** TASK REQUIREMENTS **
Go on with the AILANG semantic search guide from the point where it stops, picking up after its last line.

** SUPPLIED TEXT **
Content starts
Semantic Search in AILANG
AILANG provides a two-tier semantic search system for building AI agents with memory and retrieval capabilities:
- Tier 1: SimHash - Fast, deterministic text similarity (no external dependencies)
- Tier 2: Neural Embeddings - True semantic similarity via Ollama + EmbeddingGemma
This guide walks you through setting up both tiers, from basic to advanced configurations.
Quick Start (5 minutes)
Tier 1: SimHash-based Search (No Setup Required)
SimHash provides immediate semantic search without any external dependencies:
module examples/simhash_search
func main() -> string ! {IO, SharedIndex} {
-- Store beliefs with SimHash
let _ = _sharedindex_upsert("beliefs", "b1", _simhash("The sky is blue"), 1, 1000)
in let _ = _sharedindex_upsert("beliefs", "b2", _simhash("Stars shine at night"), 1, 2000)
in let _ = _sharedindex_upsert("beliefs", "b3", _simhash("Clouds contain water"), 1, 3000)
-- Find similar to "What color is the sky?"
in let query_hash = _simhash("What color is the sky?")
in let results = _sharedindex_find_simhash("beliefs", query_hash, 3, 100, true)
in "Found " ++ intToStr(_array_length(results)) ++ " results"
}
Run it:
ailang run --caps IO,SharedIndex --entry main examples/simhash_search.ail
How SimHash Works:
- Converts text to a 64-bit fingerprint
- Similar texts have similar fingerprints
- Similarity = 1.0 - (hamming_distance / 64)
- Fast, deterministic, no external dependencies
- Best for: lexical similarity, near-duplicate detection
Setting Up Neural Embeddings (Tier 2)
For true semantic understanding ("cat" matches "kitten"), use neural embeddings.
Step 1: Install Ollama
Ollama runs AI models locally on your machine.
macOS:
brew install ollama
Linux:
curl -fsSL https://ollama.com/install.sh | sh
Windows: Download from ollama.com
Step 2: Download an Embedding Model
We recommend EmbeddingGemma as the default:
ollama pull embeddinggemma
Model specs:
- Size: 622MB (or 239MB for quantized q4_0)
- Dimensions: 768
- Parameters: 300M
- Context: 2K tokens (~8000 chars)
- Languages: 100+ (multilingual)
- Latency: ~100ms per embedding (warm)
Quantized variants (same quality, less memory):
| Variant | Size | Use Case |
|---|---|---|
embeddinggemma:latest | 622MB | Best quality, default |
embeddinggemma:300m-qat-q8_0 | 338MB | Good balance |
embeddinggemma:300m-qat-q4_0 | 239MB | Memory-constrained |
# Pull quantized version for lower memory usage
ollama pull embeddinggemma:300m-qat-q4_0
Benchmark Results (v0.6.0):
All variants have similar warm inference speed (~100ms), difference is memory footprint:
| Model | Cold Start | Warm | Memory |
|---|---|---|---|
| q4_0 | ~200ms | ~94ms | 239MB |
| q8_0 | ~200ms | ~101ms | 338MB |
| latest | ~280ms | ~102ms | 622MB |
Step 3: Start Ollama
ollama serve
Ollama runs on http://localhost:11434 by default.
Content ends
Recorded data
Content starts
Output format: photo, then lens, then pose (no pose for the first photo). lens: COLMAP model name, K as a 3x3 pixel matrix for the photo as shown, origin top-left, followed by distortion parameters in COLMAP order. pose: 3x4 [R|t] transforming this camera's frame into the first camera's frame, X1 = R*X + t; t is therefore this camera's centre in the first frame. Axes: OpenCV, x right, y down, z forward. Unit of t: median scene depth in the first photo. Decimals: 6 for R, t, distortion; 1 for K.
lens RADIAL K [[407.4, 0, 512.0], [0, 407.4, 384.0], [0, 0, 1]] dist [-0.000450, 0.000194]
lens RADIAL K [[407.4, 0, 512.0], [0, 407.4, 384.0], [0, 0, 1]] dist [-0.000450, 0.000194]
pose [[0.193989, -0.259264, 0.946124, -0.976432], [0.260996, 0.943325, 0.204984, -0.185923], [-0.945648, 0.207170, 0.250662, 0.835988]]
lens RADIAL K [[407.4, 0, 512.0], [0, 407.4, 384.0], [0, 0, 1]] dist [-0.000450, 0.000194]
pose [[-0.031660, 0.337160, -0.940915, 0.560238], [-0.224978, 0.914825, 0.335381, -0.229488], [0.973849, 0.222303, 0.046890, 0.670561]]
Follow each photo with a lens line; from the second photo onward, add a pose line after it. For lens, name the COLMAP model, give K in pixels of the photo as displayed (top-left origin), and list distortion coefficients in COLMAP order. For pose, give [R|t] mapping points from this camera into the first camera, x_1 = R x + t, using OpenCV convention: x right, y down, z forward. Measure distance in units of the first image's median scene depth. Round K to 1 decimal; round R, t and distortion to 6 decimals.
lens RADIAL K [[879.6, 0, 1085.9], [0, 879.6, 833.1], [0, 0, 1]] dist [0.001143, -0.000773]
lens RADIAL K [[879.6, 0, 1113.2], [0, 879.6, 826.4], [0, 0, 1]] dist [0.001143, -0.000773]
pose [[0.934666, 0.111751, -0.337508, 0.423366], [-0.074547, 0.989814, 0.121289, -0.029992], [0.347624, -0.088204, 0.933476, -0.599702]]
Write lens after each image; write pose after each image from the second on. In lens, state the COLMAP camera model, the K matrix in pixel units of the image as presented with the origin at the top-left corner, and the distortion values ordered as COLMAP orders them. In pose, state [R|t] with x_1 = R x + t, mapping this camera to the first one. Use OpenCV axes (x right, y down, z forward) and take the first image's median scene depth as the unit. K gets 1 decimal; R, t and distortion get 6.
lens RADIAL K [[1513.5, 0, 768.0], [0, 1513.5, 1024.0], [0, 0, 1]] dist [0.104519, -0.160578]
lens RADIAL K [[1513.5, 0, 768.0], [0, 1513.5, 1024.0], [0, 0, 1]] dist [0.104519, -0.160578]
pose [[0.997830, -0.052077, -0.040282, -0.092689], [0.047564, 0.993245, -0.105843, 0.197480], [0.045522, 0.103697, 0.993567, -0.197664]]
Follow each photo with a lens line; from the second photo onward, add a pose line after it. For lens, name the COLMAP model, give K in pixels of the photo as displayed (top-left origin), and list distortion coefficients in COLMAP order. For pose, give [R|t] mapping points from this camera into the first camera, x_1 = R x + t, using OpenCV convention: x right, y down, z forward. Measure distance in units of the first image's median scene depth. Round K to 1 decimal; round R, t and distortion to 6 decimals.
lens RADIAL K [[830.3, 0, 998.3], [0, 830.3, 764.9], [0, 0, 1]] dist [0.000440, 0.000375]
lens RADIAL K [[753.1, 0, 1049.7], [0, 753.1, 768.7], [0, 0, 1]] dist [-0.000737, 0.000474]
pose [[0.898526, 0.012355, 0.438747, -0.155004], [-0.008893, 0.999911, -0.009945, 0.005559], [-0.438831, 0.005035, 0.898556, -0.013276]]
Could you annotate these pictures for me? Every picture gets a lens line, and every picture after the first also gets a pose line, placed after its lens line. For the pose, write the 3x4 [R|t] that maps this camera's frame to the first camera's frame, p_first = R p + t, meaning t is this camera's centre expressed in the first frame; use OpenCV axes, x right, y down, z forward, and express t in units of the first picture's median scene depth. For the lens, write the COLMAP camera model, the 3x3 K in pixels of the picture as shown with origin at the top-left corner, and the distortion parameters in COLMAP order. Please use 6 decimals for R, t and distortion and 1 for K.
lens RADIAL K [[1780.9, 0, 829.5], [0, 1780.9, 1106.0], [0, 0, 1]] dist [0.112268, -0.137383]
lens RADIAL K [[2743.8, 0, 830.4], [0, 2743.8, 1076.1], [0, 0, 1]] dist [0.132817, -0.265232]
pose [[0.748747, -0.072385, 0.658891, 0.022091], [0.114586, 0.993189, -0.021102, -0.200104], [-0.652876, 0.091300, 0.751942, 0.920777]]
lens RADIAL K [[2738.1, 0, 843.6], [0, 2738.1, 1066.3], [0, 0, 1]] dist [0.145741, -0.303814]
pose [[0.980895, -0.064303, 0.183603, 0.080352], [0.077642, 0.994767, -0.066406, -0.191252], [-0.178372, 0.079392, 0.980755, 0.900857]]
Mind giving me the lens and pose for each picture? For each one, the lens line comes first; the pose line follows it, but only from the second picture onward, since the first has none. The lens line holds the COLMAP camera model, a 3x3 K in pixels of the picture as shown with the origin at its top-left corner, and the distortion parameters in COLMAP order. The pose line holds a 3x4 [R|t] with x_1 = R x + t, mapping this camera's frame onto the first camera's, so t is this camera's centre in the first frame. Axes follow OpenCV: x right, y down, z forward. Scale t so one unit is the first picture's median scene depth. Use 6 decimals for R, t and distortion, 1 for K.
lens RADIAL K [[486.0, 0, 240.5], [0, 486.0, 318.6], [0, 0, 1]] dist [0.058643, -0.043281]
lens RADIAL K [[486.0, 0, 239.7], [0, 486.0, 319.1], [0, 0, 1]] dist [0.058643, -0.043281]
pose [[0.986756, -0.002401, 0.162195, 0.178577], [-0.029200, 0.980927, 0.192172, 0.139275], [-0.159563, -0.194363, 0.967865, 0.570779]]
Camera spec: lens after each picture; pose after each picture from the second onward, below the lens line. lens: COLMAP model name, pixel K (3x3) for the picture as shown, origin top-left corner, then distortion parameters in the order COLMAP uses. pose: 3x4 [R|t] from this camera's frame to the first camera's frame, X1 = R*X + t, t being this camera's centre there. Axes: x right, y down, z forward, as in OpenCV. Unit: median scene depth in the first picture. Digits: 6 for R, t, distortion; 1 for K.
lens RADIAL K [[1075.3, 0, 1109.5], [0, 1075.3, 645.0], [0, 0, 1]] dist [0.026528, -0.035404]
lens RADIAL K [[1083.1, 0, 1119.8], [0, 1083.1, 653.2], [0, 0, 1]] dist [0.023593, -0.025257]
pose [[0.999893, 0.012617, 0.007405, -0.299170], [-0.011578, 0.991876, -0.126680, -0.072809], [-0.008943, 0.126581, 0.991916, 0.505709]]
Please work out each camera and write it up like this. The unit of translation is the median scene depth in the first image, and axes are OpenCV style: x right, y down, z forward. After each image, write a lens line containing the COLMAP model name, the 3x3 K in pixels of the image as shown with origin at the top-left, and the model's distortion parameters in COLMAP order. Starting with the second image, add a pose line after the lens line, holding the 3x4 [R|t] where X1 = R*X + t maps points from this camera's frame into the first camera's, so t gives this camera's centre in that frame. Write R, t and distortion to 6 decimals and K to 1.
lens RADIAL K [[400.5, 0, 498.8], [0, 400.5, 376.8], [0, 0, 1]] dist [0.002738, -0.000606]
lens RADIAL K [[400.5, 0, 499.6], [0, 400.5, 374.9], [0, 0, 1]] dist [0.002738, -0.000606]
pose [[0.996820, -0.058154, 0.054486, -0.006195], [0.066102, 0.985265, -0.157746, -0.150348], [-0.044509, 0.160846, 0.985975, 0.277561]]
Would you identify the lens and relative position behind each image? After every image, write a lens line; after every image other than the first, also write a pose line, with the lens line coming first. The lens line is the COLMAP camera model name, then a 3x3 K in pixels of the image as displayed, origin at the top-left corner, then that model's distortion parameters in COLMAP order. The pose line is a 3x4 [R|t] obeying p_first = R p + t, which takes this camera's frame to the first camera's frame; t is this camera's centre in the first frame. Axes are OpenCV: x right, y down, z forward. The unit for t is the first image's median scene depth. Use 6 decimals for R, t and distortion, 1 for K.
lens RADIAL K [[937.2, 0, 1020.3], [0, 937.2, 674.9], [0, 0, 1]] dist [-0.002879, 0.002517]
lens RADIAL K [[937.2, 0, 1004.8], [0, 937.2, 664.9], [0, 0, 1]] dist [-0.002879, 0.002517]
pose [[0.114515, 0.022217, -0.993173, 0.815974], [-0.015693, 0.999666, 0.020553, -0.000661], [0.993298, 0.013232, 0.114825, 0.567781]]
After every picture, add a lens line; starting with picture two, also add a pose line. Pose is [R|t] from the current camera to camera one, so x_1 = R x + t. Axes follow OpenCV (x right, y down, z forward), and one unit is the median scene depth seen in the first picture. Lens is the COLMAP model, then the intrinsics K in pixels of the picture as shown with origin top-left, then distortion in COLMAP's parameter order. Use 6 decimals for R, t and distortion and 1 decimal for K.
Content ends
** ANSWER TO THIS EXERCISE **
Step 4: Verify Setup
Test with curl:
curl http://localhost:11434/api/embed -d '{
"model": "embeddinggemma",
"input": "Hello world"
}'
Or test with AILANG:
module test_embedding
func main() -> string ! {IO} {
let emb = _ollama_embed("embeddinggemma", "Hello world")
in "Got " ++ intToStr(_array_length(emb)) ++ "-dimensional embedding"
}
Neural Semantic Search Example
Full example using embeddings for semantic search:
module examples/neural_search
import std/string (floatToStr, intToStr)
-- Store a belief with its embedding
func store_belief(ns: string, key: string, text: string, ver: int, ts: int) -> unit ! {IO, SharedIndex} {
let embedding = _ollama_embed("embeddinggemma", text)
in let simhash = _simhash(text)
in _sharedindex_upsert_emb(ns, key, simhash, embedding, ver, ts)
}
-- Search by semantic similarity
func search(ns: string, query: string, top_k: int) -> list[{key: string, score: float, version: int, timestamp: int}] ! {IO, SharedIndex} {
let query_emb = _ollama_embed("embeddinggemma", query)
in _sharedindex_find_by_embedding(ns, query_emb, top_k, 100, true)
}
func main() -> string ! {IO, SharedIndex} {
-- Store beliefs
let _ = store_belief("beliefs", "b1", "The sky is blue during daytime", 1, 1000)
in let _ = store_belief("beliefs", "b2", "Stars are visible at night", 1, 2000)
in let _ = store_belief("beliefs", "b3", "Clouds are made of water vapor", 1, 3000)
in let _ = store_belief("beliefs", "b4", "Rain falls from clouds", 1, 4000)
in let _ = store_belief("beliefs", "b5", "The ocean looks blue", 1, 5000)
-- Query: "What color is the sky?"
in let results = search("beliefs", "What color is the sky?", 3)
in let _ = print_results(results)
in "Demo complete"
}
func print_results(results: list[{key: string, score: float, version: int, timestamp: int}]) -> unit ! {IO} {
match results {
[] => _io_println("No results"),
[first, ...rest] =>
let _ = _io_println(first.key ++ " (score: " ++ floatToStr(first.score) ++ ")")
in print_results(rest)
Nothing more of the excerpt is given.